Records for the exercise Start Marker
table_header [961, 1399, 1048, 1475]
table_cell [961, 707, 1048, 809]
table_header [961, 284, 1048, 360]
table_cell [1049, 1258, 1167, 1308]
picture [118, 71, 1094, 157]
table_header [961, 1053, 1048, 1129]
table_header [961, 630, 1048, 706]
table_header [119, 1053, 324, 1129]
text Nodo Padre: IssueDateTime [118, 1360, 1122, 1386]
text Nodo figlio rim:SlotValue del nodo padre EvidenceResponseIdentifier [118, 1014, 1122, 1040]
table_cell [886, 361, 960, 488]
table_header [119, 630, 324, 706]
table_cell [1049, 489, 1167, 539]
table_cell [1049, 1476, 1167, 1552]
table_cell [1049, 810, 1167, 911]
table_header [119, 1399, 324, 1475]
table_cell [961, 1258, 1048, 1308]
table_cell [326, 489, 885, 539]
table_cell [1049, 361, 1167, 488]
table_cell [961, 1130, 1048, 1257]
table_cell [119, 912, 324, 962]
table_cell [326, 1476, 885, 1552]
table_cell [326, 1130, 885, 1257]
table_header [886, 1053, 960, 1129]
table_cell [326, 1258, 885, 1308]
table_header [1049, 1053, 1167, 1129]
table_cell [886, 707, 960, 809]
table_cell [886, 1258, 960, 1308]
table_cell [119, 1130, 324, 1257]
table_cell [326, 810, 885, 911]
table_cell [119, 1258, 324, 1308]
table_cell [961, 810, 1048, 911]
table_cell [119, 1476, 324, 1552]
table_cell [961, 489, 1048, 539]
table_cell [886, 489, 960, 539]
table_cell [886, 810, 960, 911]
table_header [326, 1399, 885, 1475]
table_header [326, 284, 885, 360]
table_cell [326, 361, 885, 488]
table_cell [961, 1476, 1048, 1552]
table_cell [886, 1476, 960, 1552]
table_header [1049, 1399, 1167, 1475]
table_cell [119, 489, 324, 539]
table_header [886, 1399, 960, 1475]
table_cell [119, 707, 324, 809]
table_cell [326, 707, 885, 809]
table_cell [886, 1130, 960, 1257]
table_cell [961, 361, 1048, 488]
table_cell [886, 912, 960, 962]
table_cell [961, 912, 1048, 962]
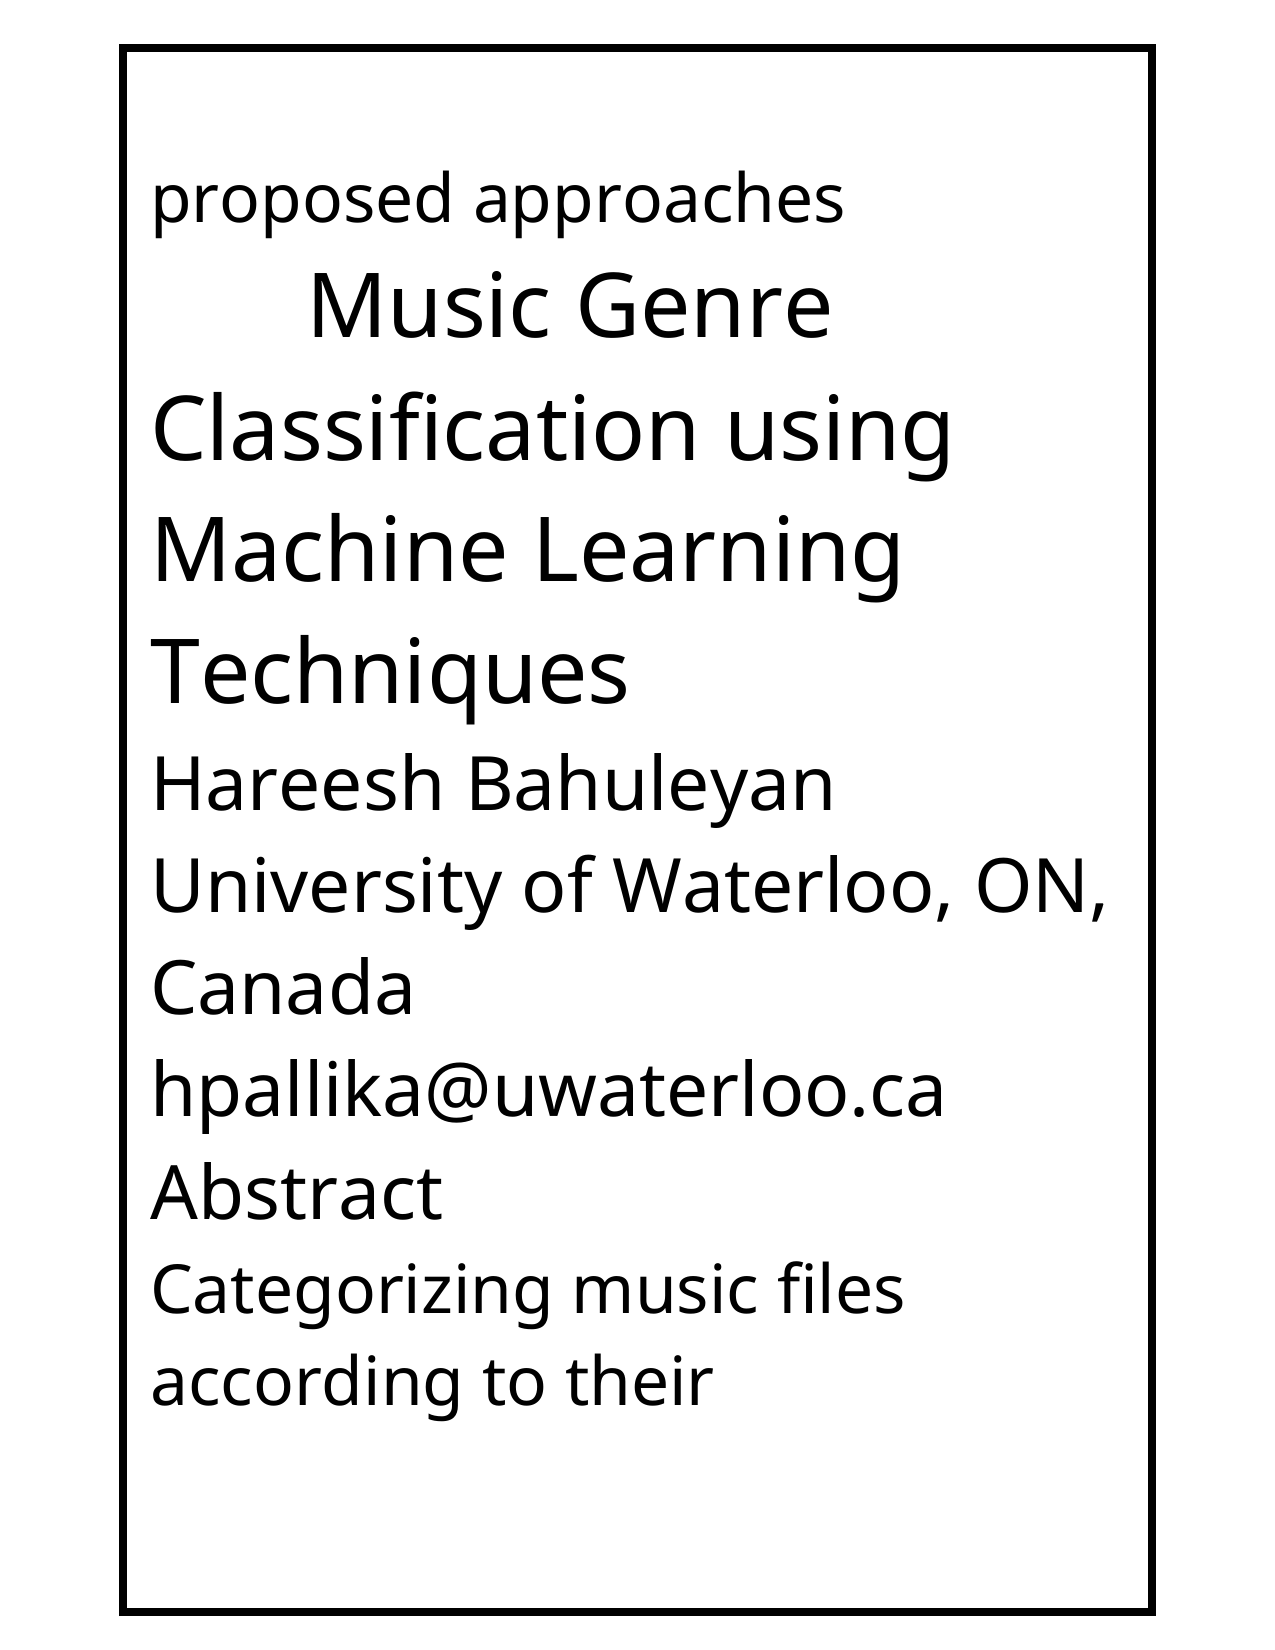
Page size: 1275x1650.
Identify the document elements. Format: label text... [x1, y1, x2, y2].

text proposed approaches [150, 150, 1125, 242]
text Abstract [150, 1139, 1125, 1241]
text University of Waterloo, ON, Canada [150, 832, 1125, 1037]
text Music Genre Classiﬁcation using Machine Learning Techniques [150, 242, 1125, 730]
text Categorizing music ﬁles according to their [150, 1241, 1125, 1425]
text Hareesh Bahuleyan [150, 730, 1125, 832]
text hpallika@uwaterloo.ca [150, 1037, 1125, 1139]
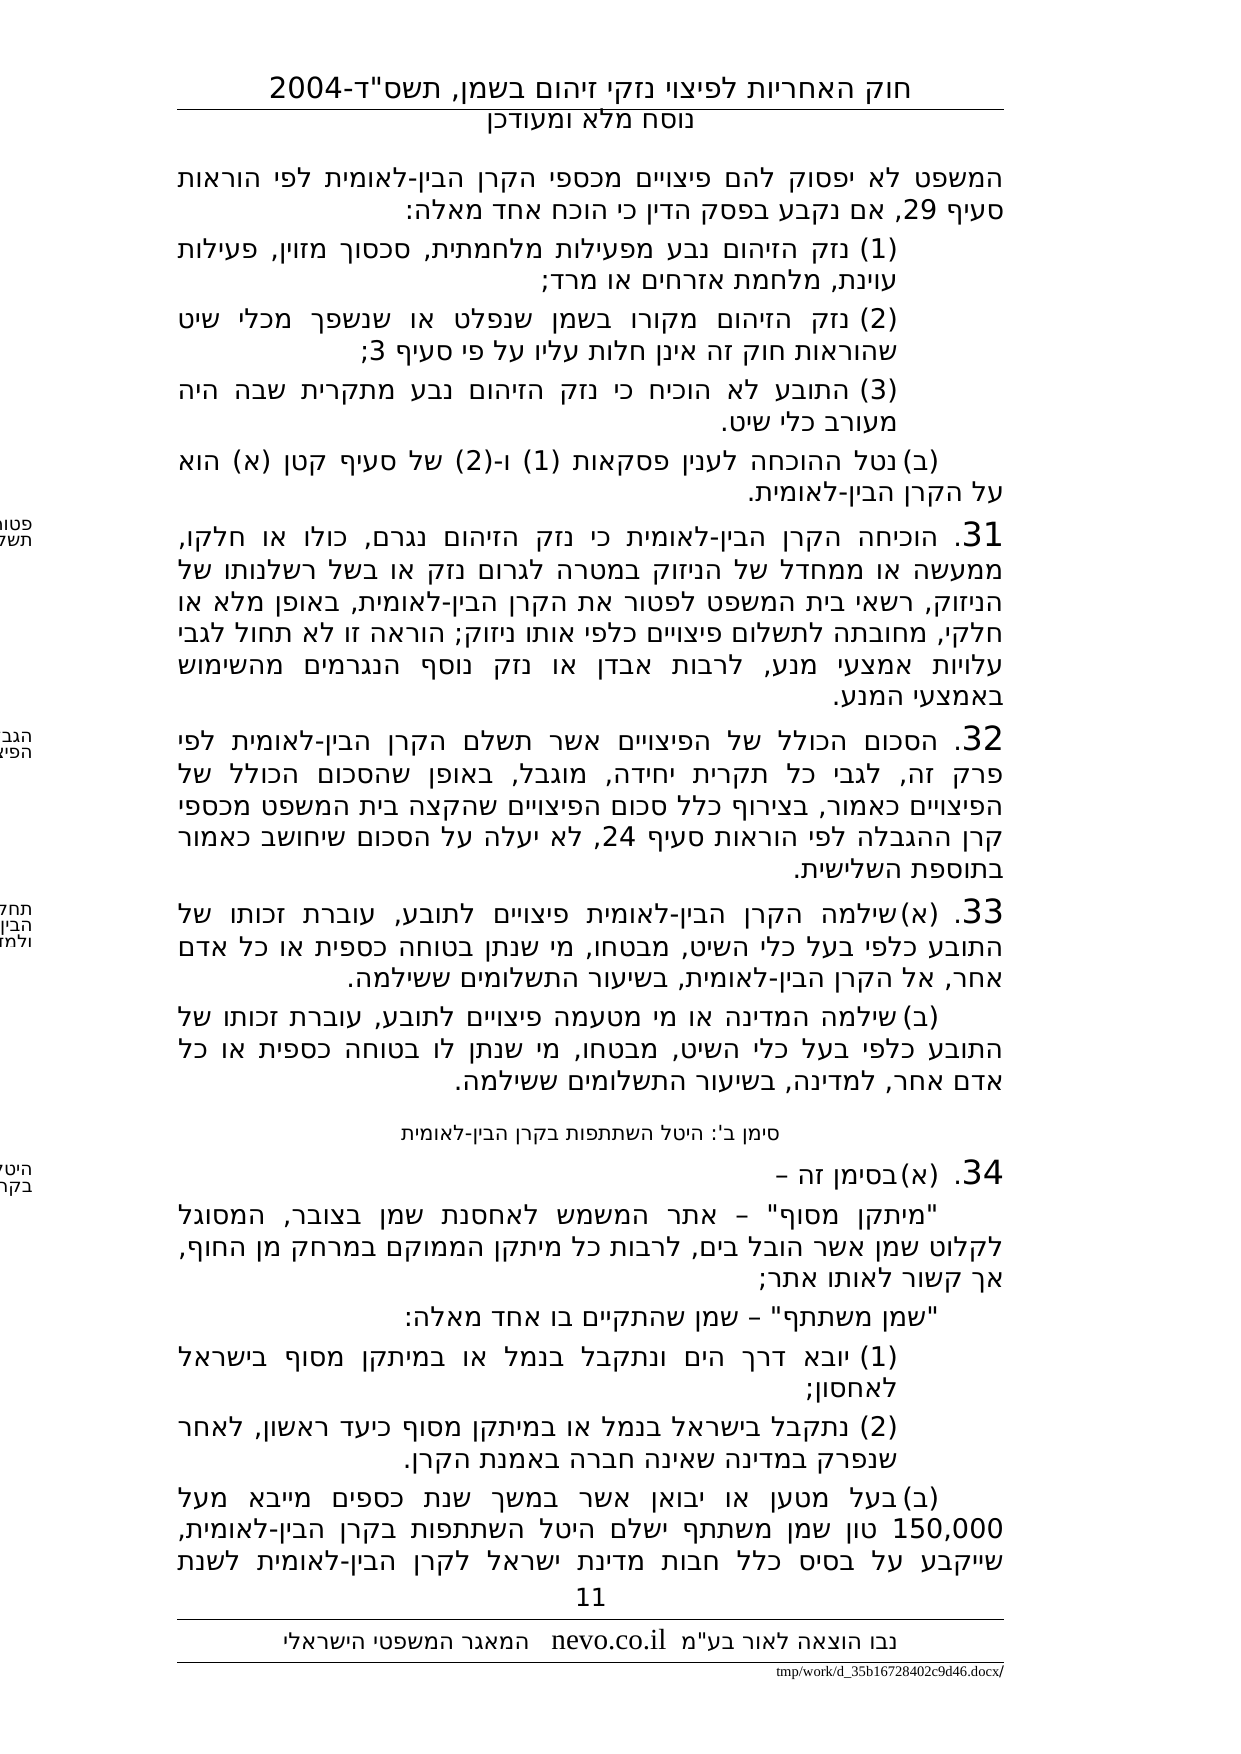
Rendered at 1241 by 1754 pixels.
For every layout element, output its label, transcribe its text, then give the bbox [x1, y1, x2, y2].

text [177, 1482, 1004, 1577]
text (2) נתקבל בישראל בנמל או במיתקן מסוף כיעד ראשון, לאחר שנפרק במדינה שאינה חברה באמנת הקרן. [177, 1411, 898, 1474]
text (ב) נטל ההוכחה לענין פסקאות (1) ו-(2) של סעיף קטן (א) הוא על הקרן הבין-לאומית. [177, 445, 1004, 508]
text 34. (א) בסימן זה – [177, 1153, 1004, 1192]
text (ב) שילמה המדינה או מי מטעמה פיצויים לתובע, עוברת זכותו של התובע כלפי בעל כלי השיט, מבטחו, מי שנתן לו בטוחה כספית או כל אדם אחר, למדינה, בשיעור התשלומים ששילמה. [177, 1002, 1004, 1096]
text "מיתקן מסוף" – אתר המשמש לאחסנת שמן בצובר, המסוגל לקלוט שמן אשר הובל בים, לרבות כל מיתקן הממוקם במרחק מן החוף, אך קשור לאותו אתר; [177, 1199, 1004, 1294]
text 32. הסכום הכולל של הפיצויים אשר תשלם הקרן הבין-לאומית לפי פרק זה, לגבי כל תקרית יחידה, מוגבל, באופן שהסכום הכולל של הפיצויים כאמור, בצירוף כלל סכום הפיצויים שהקצה בית המשפט מכספי קרן ההגבלה לפי הוראות סעיף 24, לא יעלה על הסכום שיחושב כאמור בתוספת השלישית. [177, 720, 1004, 885]
text "שמן משתתף" – שמן שהתקיים בו אחד מאלה: [177, 1302, 1004, 1333]
text (3) התובע לא הוכיח כי נזק הזיהום נבע מתקרית שבה היה מעורב כלי שיט. [177, 374, 898, 437]
text 31. הוכיחה הקרן הבין-לאומית כי נזק הזיהום נגרם, כולו או חלקו, ממעשה או ממחדל של הניזוק במטרה לגרום נזק או בשל רשלנותו של הניזוק, רשאי בית המשפט לפטור את הקרן הבין-לאומית, באופן מלא או חלקי, מחובתה לתשלום פיצויים כלפי אותו ניזוק; הוראה זו לא תחול לגבי עלויות אמצעי מנע, לרבות אבדן או נזק נוסף הנגרמים מהשימוש באמצעי המנע. [177, 516, 1004, 712]
text (2) נזק הזיהום מקורו בשמן שנפלט או שנשפך מכלי שיט שהוראות חוק זה אינן חלות עליו על פי סעיף 3; [177, 304, 898, 367]
text 33. (א) שילמה הקרן הבין-לאומית פיצויים לתובע, עוברת זכותו של התובע כלפי בעל כלי השיט, מבטחו, מי שנתן בטוחה כספית או כל אדם אחר, אל הקרן הבין-לאומית, בשיעור התשלומים ששילמה. [177, 892, 1004, 994]
text (1) יובא דרך הים ונתקבל בנמל או במיתקן מסוף בישראל לאחסון; [177, 1341, 898, 1404]
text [177, 162, 1004, 226]
text סימן ב': היטל השתתפות בקרן הבין-לאומית [177, 1121, 1004, 1146]
text (1) נזק הזיהום נבע מפעילות מלחמתית, סכסוך מזוין, פעילות עוינת, מלחמת אזרחים או מרד; [177, 233, 898, 296]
Records for the exercise End Marker
Exercise description: What is needed is an exact reprint of every entry, pictures excluded.

Response to the task:
table_header [961, 1399, 1048, 1475]
table_cell [961, 707, 1048, 809]
table_header [961, 284, 1048, 360]
table_cell [1049, 1258, 1167, 1308]
picture [118, 71, 1094, 157]
table_header [961, 1053, 1048, 1129]
table_header [961, 630, 1048, 706]
table_header [119, 1053, 324, 1129]
text Nodo Padre: IssueDateTime [118, 1360, 1122, 1386]
text Nodo figlio rim:SlotValue del nodo padre EvidenceResponseIdentifier [118, 1014, 1122, 1040]
table_cell [886, 361, 960, 488]
table_header [119, 630, 324, 706]
table_cell [1049, 489, 1167, 539]
table_cell [1049, 1476, 1167, 1552]
table_cell [1049, 810, 1167, 911]
table_header [119, 1399, 324, 1475]
table_cell [961, 1258, 1048, 1308]
table_cell [326, 489, 885, 539]
table_cell [1049, 361, 1167, 488]
table_cell [961, 1130, 1048, 1257]
table_cell [119, 912, 324, 962]
table_cell [326, 1476, 885, 1552]
table_cell [326, 1130, 885, 1257]
table_header [886, 1053, 960, 1129]
table_cell [326, 1258, 885, 1308]
table_header [1049, 1053, 1167, 1129]
table_cell [886, 707, 960, 809]
table_cell [886, 1258, 960, 1308]
table_cell [119, 1130, 324, 1257]
table_cell [326, 810, 885, 911]
table_cell [119, 1258, 324, 1308]
table_cell [961, 810, 1048, 911]
table_cell [119, 1476, 324, 1552]
table_cell [961, 489, 1048, 539]
table_cell [886, 489, 960, 539]
table_cell [886, 810, 960, 911]
table_header [326, 1399, 885, 1475]
table_header [326, 284, 885, 360]
table_cell [326, 361, 885, 488]
table_cell [961, 1476, 1048, 1552]
table_cell [886, 1476, 960, 1552]
table_header [1049, 1399, 1167, 1475]
table_cell [119, 489, 324, 539]
table_header [886, 1399, 960, 1475]
table_cell [119, 707, 324, 809]
table_cell [326, 707, 885, 809]
table_cell [886, 1130, 960, 1257]
table_cell [961, 361, 1048, 488]
table_cell [886, 912, 960, 962]
table_cell [961, 912, 1048, 962]
Page size: 1275x1650.
Identify the document elements. Format: label text... [x1, y1, x2, y2].

text proposed approaches [150, 150, 1125, 242]
text Abstract [150, 1139, 1125, 1241]
text University of Waterloo, ON, Canada [150, 832, 1125, 1037]
text Music Genre Classiﬁcation using Machine Learning Techniques [150, 242, 1125, 730]
text Categorizing music ﬁles according to their [150, 1241, 1125, 1425]
text Hareesh Bahuleyan [150, 730, 1125, 832]
text hpallika@uwaterloo.ca [150, 1037, 1125, 1139]
Rendered at 1241 by 1754 pixels.
For every layout element, output its label, transcribe its text, then give the bbox [x1, y1, x2, y2].

text [177, 1482, 1004, 1577]
text (2) נתקבל בישראל בנמל או במיתקן מסוף כיעד ראשון, לאחר שנפרק במדינה שאינה חברה באמנת הקרן. [177, 1411, 898, 1474]
text (ב) נטל ההוכחה לענין פסקאות (1) ו-(2) של סעיף קטן (א) הוא על הקרן הבין-לאומית. [177, 445, 1004, 508]
text 34. (א) בסימן זה – [177, 1153, 1004, 1192]
text (ב) שילמה המדינה או מי מטעמה פיצויים לתובע, עוברת זכותו של התובע כלפי בעל כלי השיט, מבטחו, מי שנתן לו בטוחה כספית או כל אדם אחר, למדינה, בשיעור התשלומים ששילמה. [177, 1002, 1004, 1096]
text "מיתקן מסוף" – אתר המשמש לאחסנת שמן בצובר, המסוגל לקלוט שמן אשר הובל בים, לרבות כל מיתקן הממוקם במרחק מן החוף, אך קשור לאותו אתר; [177, 1199, 1004, 1294]
text 32. הסכום הכולל של הפיצויים אשר תשלם הקרן הבין-לאומית לפי פרק זה, לגבי כל תקרית יחידה, מוגבל, באופן שהסכום הכולל של הפיצויים כאמור, בצירוף כלל סכום הפיצויים שהקצה בית המשפט מכספי קרן ההגבלה לפי הוראות סעיף 24, לא יעלה על הסכום שיחושב כאמור בתוספת השלישית. [177, 720, 1004, 885]
text "שמן משתתף" – שמן שהתקיים בו אחד מאלה: [177, 1302, 1004, 1333]
text (3) התובע לא הוכיח כי נזק הזיהום נבע מתקרית שבה היה מעורב כלי שיט. [177, 374, 898, 437]
text 31. הוכיחה הקרן הבין-לאומית כי נזק הזיהום נגרם, כולו או חלקו, ממעשה או ממחדל של הניזוק במטרה לגרום נזק או בשל רשלנותו של הניזוק, רשאי בית המשפט לפטור את הקרן הבין-לאומית, באופן מלא או חלקי, מחובתה לתשלום פיצויים כלפי אותו ניזוק; הוראה זו לא תחול לגבי עלויות אמצעי מנע, לרבות אבדן או נזק נוסף הנגרמים מהשימוש באמצעי המנע. [177, 516, 1004, 712]
text (2) נזק הזיהום מקורו בשמן שנפלט או שנשפך מכלי שיט שהוראות חוק זה אינן חלות עליו על פי סעיף 3; [177, 304, 898, 367]
text 33. (א) שילמה הקרן הבין-לאומית פיצויים לתובע, עוברת זכותו של התובע כלפי בעל כלי השיט, מבטחו, מי שנתן בטוחה כספית או כל אדם אחר, אל הקרן הבין-לאומית, בשיעור התשלומים ששילמה. [177, 892, 1004, 994]
text (1) יובא דרך הים ונתקבל בנמל או במיתקן מסוף בישראל לאחסון; [177, 1341, 898, 1404]
text [177, 162, 1004, 226]
text סימן ב': היטל השתתפות בקרן הבין-לאומית [177, 1121, 1004, 1146]
text (1) נזק הזיהום נבע מפעילות מלחמתית, סכסוך מזוין, פעילות עוינת, מלחמת אזרחים או מרד; [177, 233, 898, 296]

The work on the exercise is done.